It was Johnson, then a largely unnoticed 19-year-old, who on 27 May in only his fourth Championship match completed an extraordinary double, dismissing Brian Lara for the second time in less than three weeks.

His first ball to Lara had lowered the record-breaking batsman's colours in a Benson and Hedges Cup tie on 10 May, bowling him for 34, but this was of much greater consequence. Lara, on the fantastic roll that had begun with his 375 in Antigua, was poised to enter the exalted company of C B Fry, Sir Donald Bradman and Mike Procter in making a sixth consecutive first-class century. History beckoned again until, on 26, a flick at a leg-side ball had him caught behind . . . off Johnson.

This alone would be valuable fodder for quiz compilers but there was more to come, seven weeks later. Now the young man who had begun the season in the Second XI realised every bowler's fantasy, taking all 10 second- innings wickets in a Middlesex victory at Derby. Having taken 7 for 17 in nine overs, he ended with 10 for 45 from 18.5.

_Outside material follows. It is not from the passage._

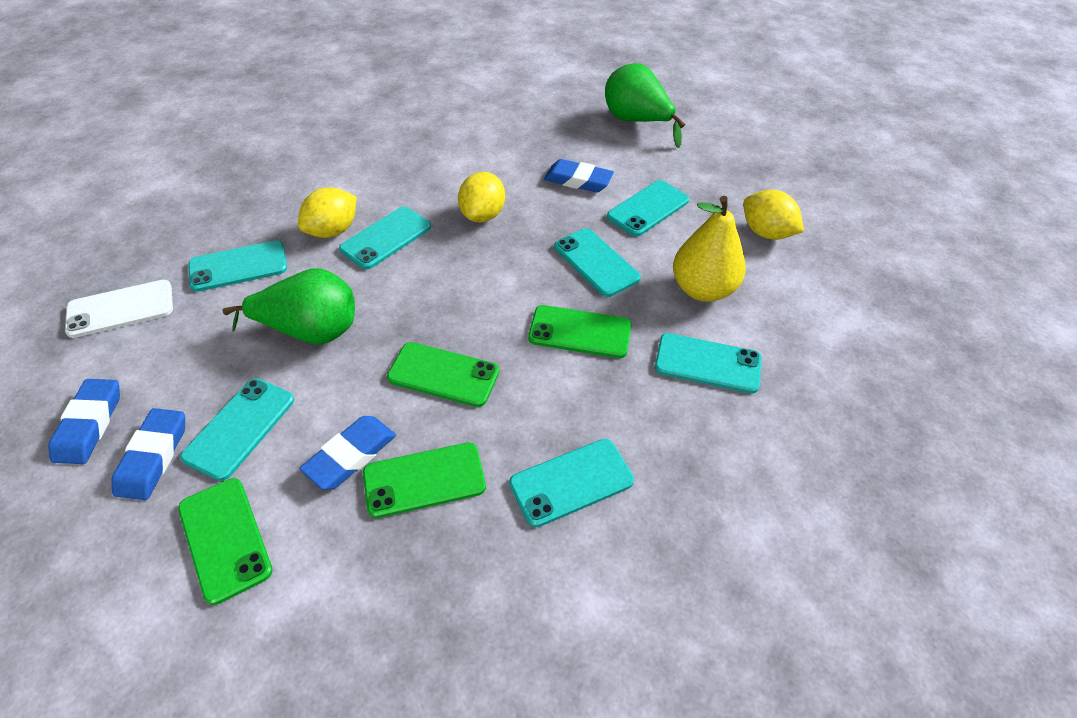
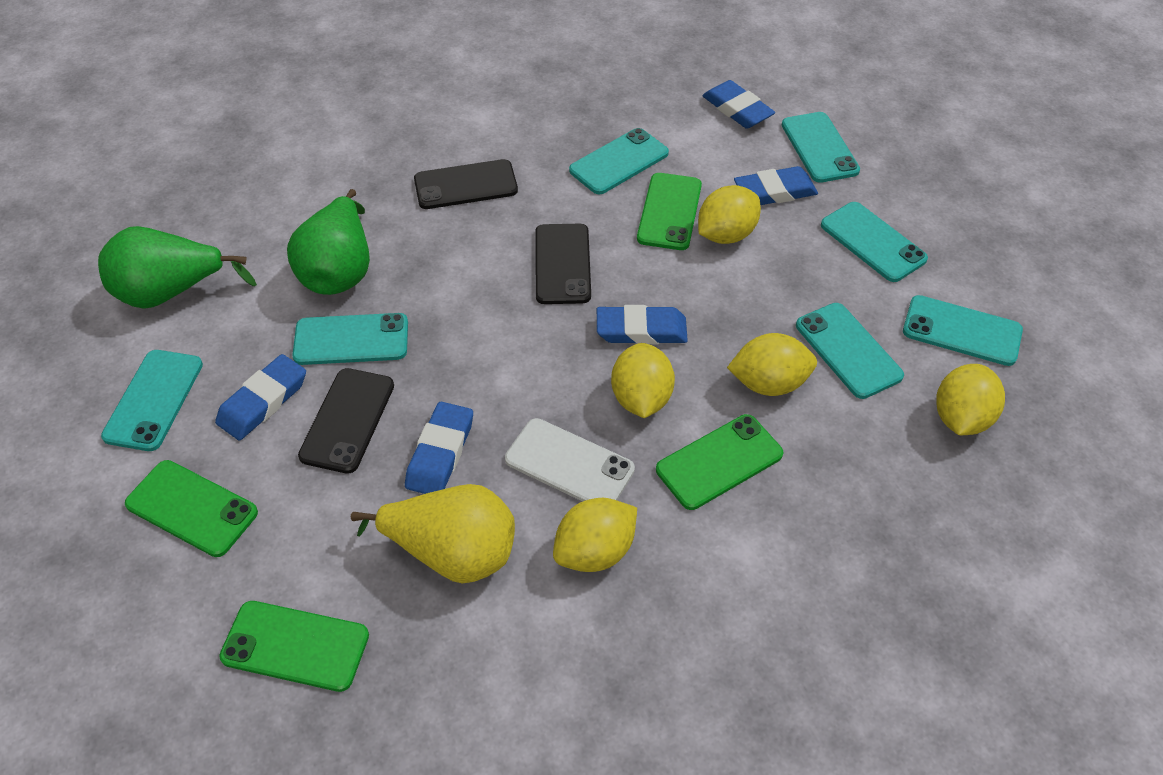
black phone: none = 0 -> [298,368,394,474] [414,159,518,209] [535,224,591,304] = 3
blue eraser: [48,379,120,464] [111,408,185,500] [299,416,396,490] [544,159,614,192] = 4 -> [215,354,306,441] [405,402,473,494] [597,305,688,344] [702,80,775,129] [734,166,818,205] = 5
yellow lemon: [298,187,357,238] [458,172,505,223] [743,190,804,240] = 3 -> [553,498,637,572] [611,343,675,418] [698,185,761,244] [727,333,817,396] [936,364,1005,435] = 5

The first for 30 years to take all 10 in a first-class match on English soil, Johnson greeted his achievement with typical modesty. "I bowled better in the first innings," he said. "I just had more luck this time."

Curiously, Ian Thomson of Sussex, who had acquired the same distinction in 1964 was rewarded with a place on the last pre-boycott tour to South Africa by an MCC or England team, the following winter.

Johnson has, with his selection, fulfilled one wish expressed in the wake of Derby. "I wouldn't like to be remembered solely for that performance," he said. "I've still got lots to achieve." At 6ft 2in and almost 14 stone, Johnson has strong shoulders and a broad back, and there is something in his style borrowed from Angus Fraser, the Middlesex colleague he has been groomed to succeed.

His talent was first spotted when he was just seven by Frank Sharman, who recruited him for Sunbury, where he enjoyed much success and recognition, progressing through the Middlesex colts sides to make his Second XI debut in 1992. A tourist with Young England sides at Under-18 and Under-19 level, his impact at senior level in 1994 brought him a trip to India with England A last winter, even though he played only one more first class match after Derby before having an operation on a cartilage problem. His progress since his return has been steady rather than spectacular. Not suited to Indian wickets, he played in only two first class matches on the A tour, acquiring only one wicket.

In domestic cricket this year, his return is a comparatively modest 40 wickets, although they have cost only 20.3 runs each and he has again had to contend with the disruption of injury.

It is his ability "to hit the deck with the ball pretty hard", as Raymond Illingworth put it yesterday, combined with the youthful exuberance of one not 21 until 29 December, which has persuaded England that he might be a better proposition on South Africa's quick wickets than Craig White, Peter Martin or the ever-undervalued Tim Munton.